### Work required
Can you reproduce, word for word, the passage of the SQL sales problem below from "Write an SQL" to "in any order."?

### Provided passage
Each row of this table indicates the name and the price of each product.

Table: Sales

+-------------+---------+
| Column Name | Type    |
+-------------+---------+
| seller_id   | int     |
| product_id  | int     |
| buyer_id    | int     |
| sale_date   | date    |
| quantity    | int     |
| price       | int     |
+-------------+---------+
This table has no primary key, it can have repeated rows.
product_id is a foreign key to the Product table.
Each row of this table contains some information about one sale.

Write an SQL query that reports the buyers who have bought S8 but not iPhone. Note that S8 and iPhone are products present in the Product table.

Return the result table in any order.

The query result format is in the following example.

Example 1:

Input: 
Product table:
+------------+--------------+------------+
| product_id | product_name | unit_price |
+------------+--------------+------------+
| 1          | S8           | 1000       |
| 2          | G4           | 800        |
| 3          | iPhone       | 1400       |
+------------+--------------+------------+
Sales table:
+-----------+------------+----------+------------+----------+-------+
| seller_id | product_id | buyer_id | sale_date  | quantity | price |
+-----------+------------+----------+------------+----------+-------+
| 1         | 1          | 1        | 2019-01-21 | 2        | 2000  |
| 1         | 2          | 2        | 2019-02-17 | 1        | 800   |
| 2         | 1          | 3        | 2019-06-02 | 1        | 800   |
| 3         | 3          | 3        | 2019-05-13 | 2        | 2800  |
+-----------+------------+----------+------------+----------+-------+
Output: 
+-------------+
| buyer_id    |
+-------------+
| 1           |
+-------------+
Explanation: The buyer with id 1 bought an S8 but did not buy an iPhone. The buyer with id 3 bought both.

Code

# Write your MySQL query statement below
SELECT s.buyer_id
FROM Sales AS s INNER JOIN Product AS p
ON s.product_id = p.product_id
GROUP BY s.buyer_id
HAVING SUM(CASE WHEN p.product_name = 'S8' THEN 1 ELSE 0 END) > 0
AND SUM(CASE WHEN p.product_name = 'iPhone' THEN 1 ELSE 0 END) = 0;

### Dataset content
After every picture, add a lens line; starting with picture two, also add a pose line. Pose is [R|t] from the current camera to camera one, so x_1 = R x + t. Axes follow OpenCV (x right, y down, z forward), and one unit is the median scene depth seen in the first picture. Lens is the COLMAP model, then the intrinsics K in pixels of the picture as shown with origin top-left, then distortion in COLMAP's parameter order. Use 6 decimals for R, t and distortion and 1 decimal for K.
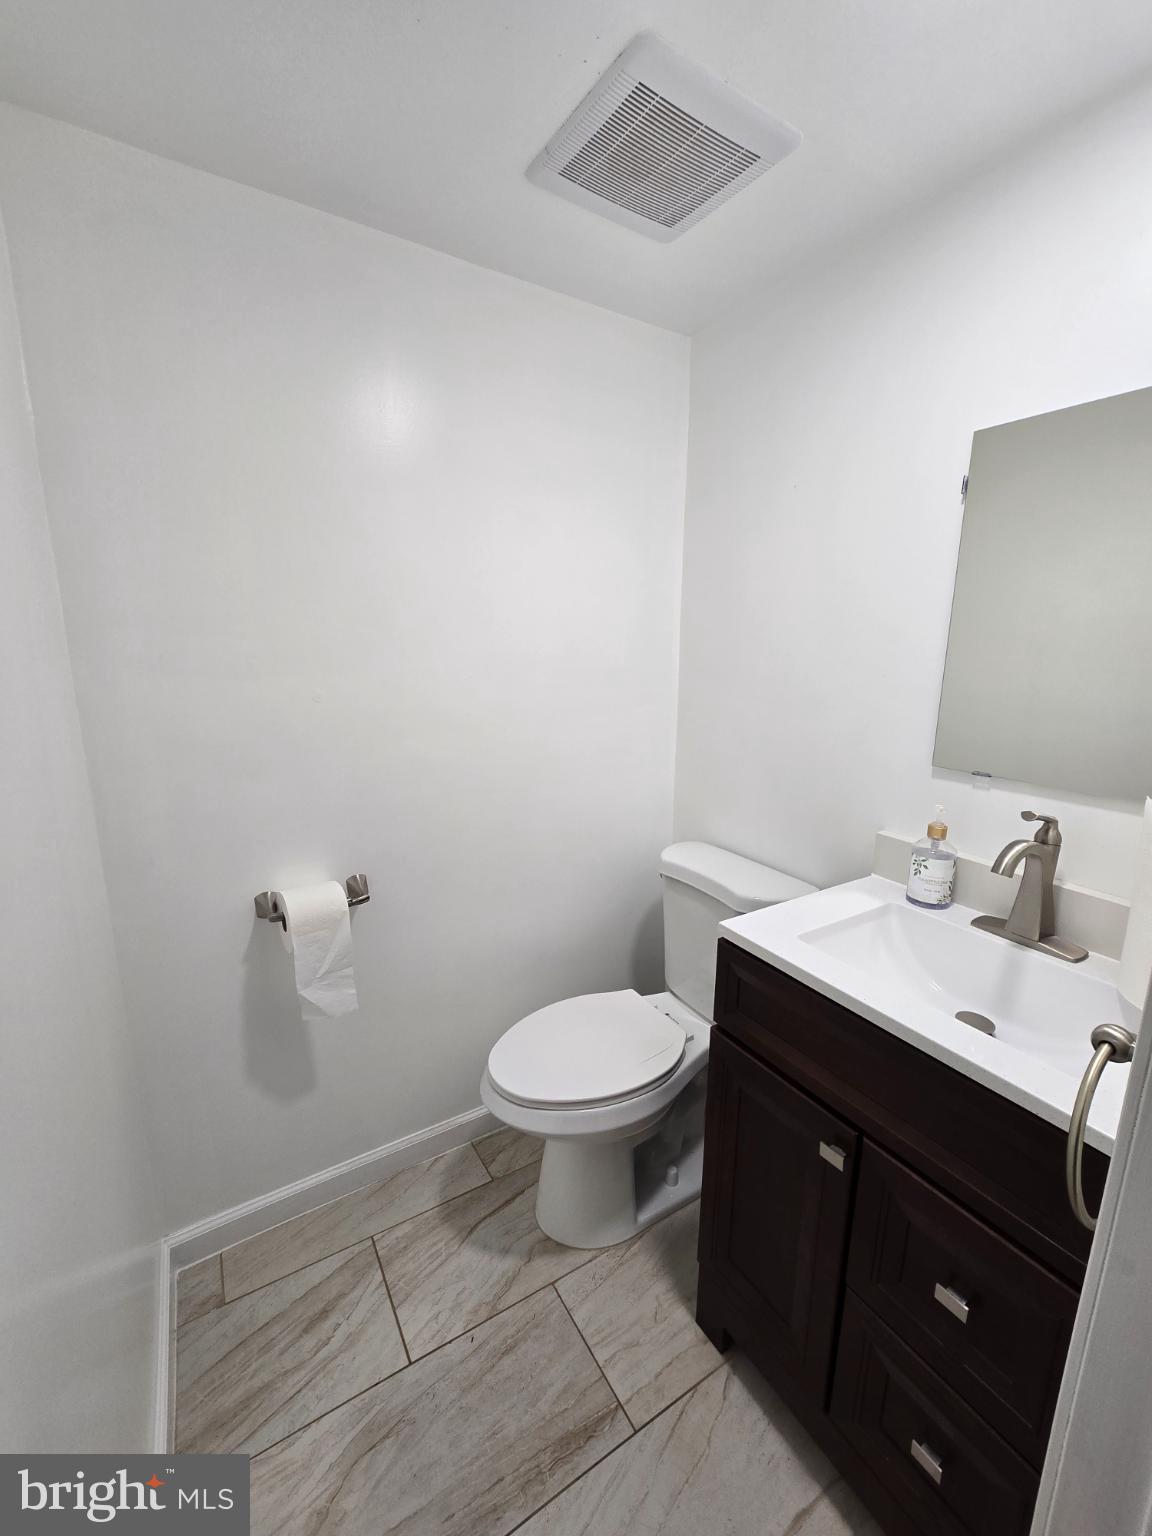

### Exercise result
Write an SQL query that reports the buyers who have bought S8 but not iPhone. Note that S8 and iPhone are products present in the Product table.

Return the result table in any order.